Rather than judge platforms by sheer size, we should be taking into account how engaged their user bases are, he argues. It’s not necessarily a revolutionary call to action, as the digital media industry has for years bemoaned the tyranny of a click- and reach-based monetization model. But unfortunately for Williams and others, transitioning to an engagement- or influence-based model is far easier said than done.
“Buying models are created on reach and impressions, not really on engagement,” according to Jon Gibs, vp of analytics at Huge. “You’d basically have to break their internal operating system if you want to shift buying to engagement. … And it’s not really in anybody’s best interest to break that system.”
That insight does not necessarily bode well for Williams, whose former company, Twitter, has been criticized for the past year for slowing user growth.
Photo-sharing app Instagram may have recently surpassed Twitter in terms of monthly active users, but Twitter remains the most influential platform for sharing news and ideas, Williams wrote in a Jan. 5, Medium post. Indeed, that proved true on Wednesday morning when Twitter was abuzz with updates on the attack on Paris-based satire publication Charlie Hebdo, while on Facebook, news of the event was at the bottom of the network’s trending topics.
“Most Internet companies would build better things and create more value if they paid more attention to depth than breadth,” Williams wrote.
Williams’ vision has been echoed by others who’d like to move the industry away from a click- and reach-based model. Unfortunately, the industry is not yet at a place to accurately judge sites based on engagement (however that may be defined).
“It’s probably the most important, least understood and most difficult-to-count metric in the industry,” Mike Germano, chief digital officer at Vice, said of trying to quantify a site’s engagement.
DigitasLBi’s director of paid social Jeanne Bright seconded Germano, saying that the lack of a standardized metric to use across various platforms is one of the obstacles to implementing such a model across sites.

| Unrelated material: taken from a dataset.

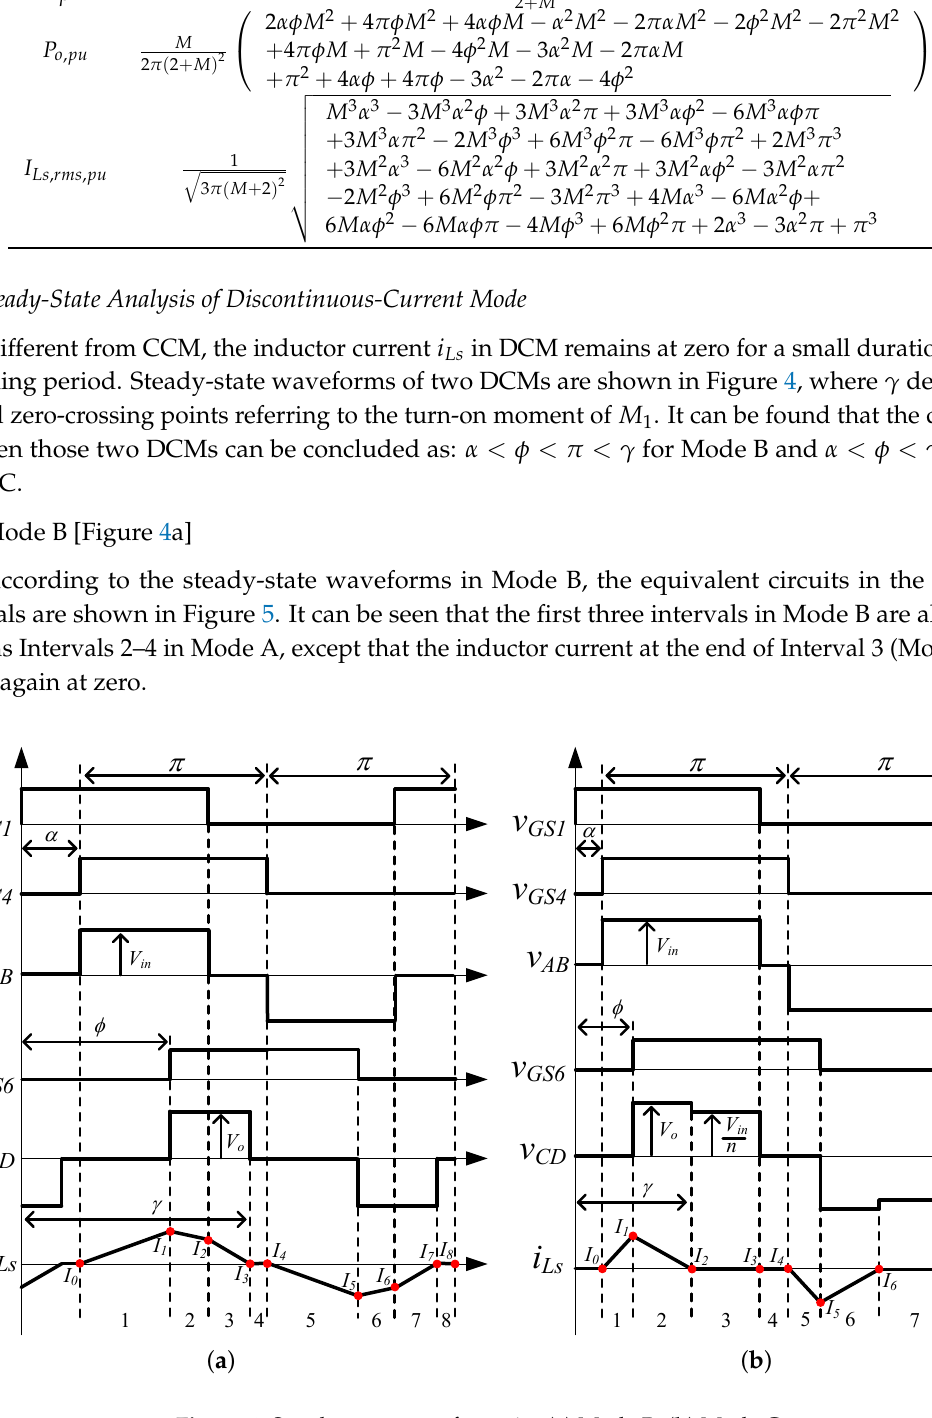
Figure 4. Steady-state waveforms in: ( a ) Mode B; ( b ) Mode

Engagements on Facebook, for instance, are likes, shares and comments. On Twitter, they’re retweets, favorites and replies. Pinterest, repins.

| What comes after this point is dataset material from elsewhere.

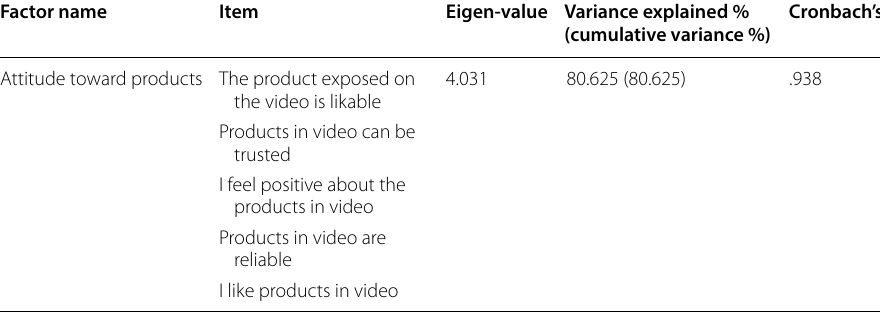
Table 3 The result of principal factor analysis for attitude toward product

Gauging platforms’ relative influence becomes even more difficult when trying to track video views across sites, Bright said. Facebook counts a video as viewed if it has been seen for three seconds. YouTube’s threshold is 30 seconds, however, she said. And on Twitter, a view is a user hitting the play button.
The result is having to compare platforms on engagement and view rates that are defined differently and largely meant to reflect each platform’s specific goals.
“That’s a problem we have across the board, across all media channels,” Bright said. “When you’re talking about social specifically, we have to act like they’re the same value.”
Trying to measure engagement on publisher sites complicates the issue even further. As Williams noted in his Medium post, there is no single metric that can be fairly applied to every site. Medium and Upworthy are trying to measure their readers’ engagement levels by tracking how much time they spend on the site. On BuzzFeed, the metric is “viral lift,” a measure of how much a story was shared on social.
And as Williams noted, time spent is not a metric that applies well to Twitter, which serves users’ pithy missives.
“We look more at audience size, uniques, not the time spent on the platform,” Bright told Digiday. “More and more, people are using social as a reach play, especially on mobile.”
For its part, Vice has certainly done a good job with its engagement pitch. The company has become a multibillion-dollar media concern largely due to its outsized influence. Vice may not have the biggest audience, but it has effectively sold advertisers on its ability to create media that engages otherwise elusive young consumers.
But Vice is the exception, not the rule. By and large, and for better or worse, digital media, and platforms, specifically, are judged by the reach they offer, not the time spent on site.
As Huge’s Gibs noted, publishers, platforms and advertisers have for years played lip service to moving toward a model that more wholly encapsulates a Web media property’s value. But Gibs said he doesn’t think it’s possible for the industry to move toward such a model in the near future.
“No one has the right answer,” as to what it would take to implement such a measurement system, Bright said.
Williams’s hope for the future will remain just that, it seems.